Things to do
(1) In the GIF and JPEG discussion, which compression scheme is said to compress images with lots of repeated parts well?
(2) Repeat the records word for word, starting at their first line and ending at the line that contains "konfigurierbar, gegen Aufpreis", with both ends included. Leave the pictures out of your answer.

Text section
P.S. GIF's look horrible

GIF's are a non-lossy format, so, well, you're wrong. :p It's a format that's best used for images with lots of repeated parts since those compress well with the LZW compression scheme. PNG is a similar format, but can do 24 bit color, as opposed to GIF's 8 bit color. Perhaps that's what you're thinking of?

If you had said JPEG, well, then we could have agreed with you since JPEG is a lossy format (like MP3) and achieves compression by throwing away data and approximating the output.

EDIT: Whoops, darconi beat me to it...


Well with my experience in Photoshop, the GIF files can only do 256 colors, total crap, while with JPEG you can set the quality by choosing what kind of file size you are looking for, and when set to max, there's hardly any difference between that and the original 24bit bmp file.

But I guess thats just Photoshop.


 Yeah, that's the primary problem with GIFs.  They're great for basic images but for more complex ones with advanced colors, you want to switch to PNG or something else.  You'll be surprised at how many images you see on the web that don't use more than 256 colors.

Actually JPEGs are horrible like JoeJ said, there's so much loss and when you increase the quality to max via Photoshop like you said, the file size gets absolutely huge and you lose all the advantages of compressing it in the first place.  So doing max quality on jpeg's is actually kinda...pointless since you might as well just keep it non-jpeg compressed.

Supplied data

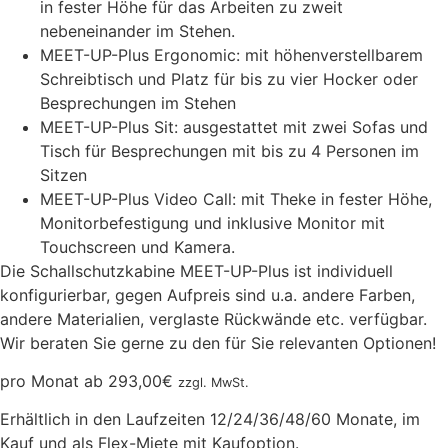
in fester Höhe für das Arbeiten zu zweit
nebeneinander im Stehen.
MEET-UP-Plus Ergonomic: mit höhenverstellbarem
Schreibtisch und Platz für bis zu vier Hocker oder
Besprechungen im Stehen
MEET-UP-Plus Sit: ausgestattet mit zwei Sofas und
Tisch für Besprechungen mit bis zu 4 Personen im
Sitzen
MEET-UP-Plus Video Call: mit Theke in fester Höhe,
Monitorbefestigung und inklusive Monitor mit
Touchscreen und Kamera.
Die Schallschutzkabine MEET-UP-Plus ist individuell
konfigurierbar, gegen Aufpreis sind u.a. andere Farben,
andere Materialien, verglaste Rückwände etc. verfügbar.
Wir beraten Sie gerne zu den für Sie relevanten Optionen!
pro Monat ab
293,00
€
zzgl. MwSt.
Erhältlich in den Laufzeiten 12/24/36/48/60 Monate, im
Kauf und als Flex-Miete mit Kaufoption.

Replies
(1) The LZW compression scheme.

(2)
in fester Höhe für das Arbeiten zu zweit
nebeneinander im Stehen.
MEET-UP-Plus Ergonomic: mit höhenverstellbarem
Schreibtisch und Platz für bis zu vier Hocker oder
Besprechungen im Stehen
MEET-UP-Plus Sit: ausgestattet mit zwei Sofas und
Tisch für Besprechungen mit bis zu 4 Personen im
Sitzen
MEET-UP-Plus Video Call: mit Theke in fester Höhe,
Monitorbefestigung und inklusive Monitor mit
Touchscreen und Kamera.
Die Schallschutzkabine MEET-UP-Plus ist individuell
konfigurierbar, gegen Aufpreis sind u.a. andere Farben,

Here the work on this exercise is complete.